I did not imagine that the men of the court loved me. I would settle for their obedience and compliance. But perhaps love would make it easier. I did, after all, ensure that they had everything they needed and more besides. It was easy to rule well when you listened, and when your coffers could support your generosity.
“And yet, you are wise not to overspend,” my husband said when I told him as much.
“I remember the price,” I said to him.
“I remember it, too,” he said.
He took my hand, then, not cruelly, as he might have done when the demon drove him, but gently, as though he thought that I might be afraid of him. I met his gaze with my own, as I had ever done, and he asked no more of me, even though we both knew that I would give it to him, if only out of our shared duty.

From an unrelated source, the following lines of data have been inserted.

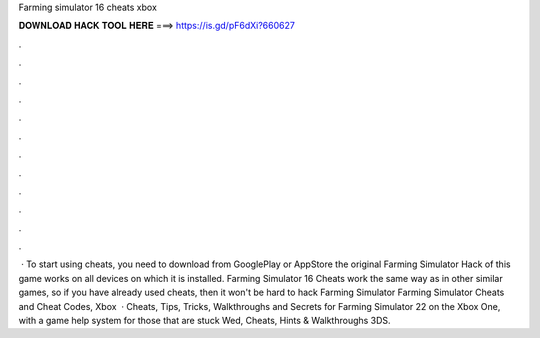 Farming simulator 16 cheats xbox

𝐃𝐎𝐖𝐍𝐋𝐎𝐀𝐃 𝐇𝐀𝐂𝐊 𝐓𝐎𝐎𝐋 𝐇𝐄𝐑𝐄 ===> https://is.gd/pF6dXi?660627

.

.

.

.

.

.

.

.

.

.

.

.

 · To start using cheats, you need to download from GooglePlay or AppStore the original Farming Simulator Hack of this game works on all devices on which it is installed. Farming Simulator 16 Cheats work the same way as in other similar games, so if you have already used cheats, then it won't be hard to hack Farming Simulator  Farming Simulator Cheats and Cheat Codes, Xbox   · Cheats, Tips, Tricks, Walkthroughs and Secrets for Farming Simulator 22 on the Xbox One, with a game help system for those that are stuck Wed, Cheats, Hints & Walkthroughs 3DS.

I still drank the tea in the morning when the serving girl brought it to me. I had had enough of mixing sand and blood.
My father’s garden was not very large, though he kept the heart of his kingdom in it. It was fully planted before I was born, all of the work done without the aid of those who tended the other gardens in the qasr. His hands had broken the earth; his shoulders had carried the water; his feet had crossed the ground a hundred times and more as he toiled. His ragged nails and soiled clothes showed the marks of his labor. My mother would laugh kindly when she told me about it; his hands were still softer than hers.
The garden took years to make, with flowers from all corners of my father’s kingdom. All of them, except for one, he carried out of the desert with the same hands he used to till the earth and set the roots.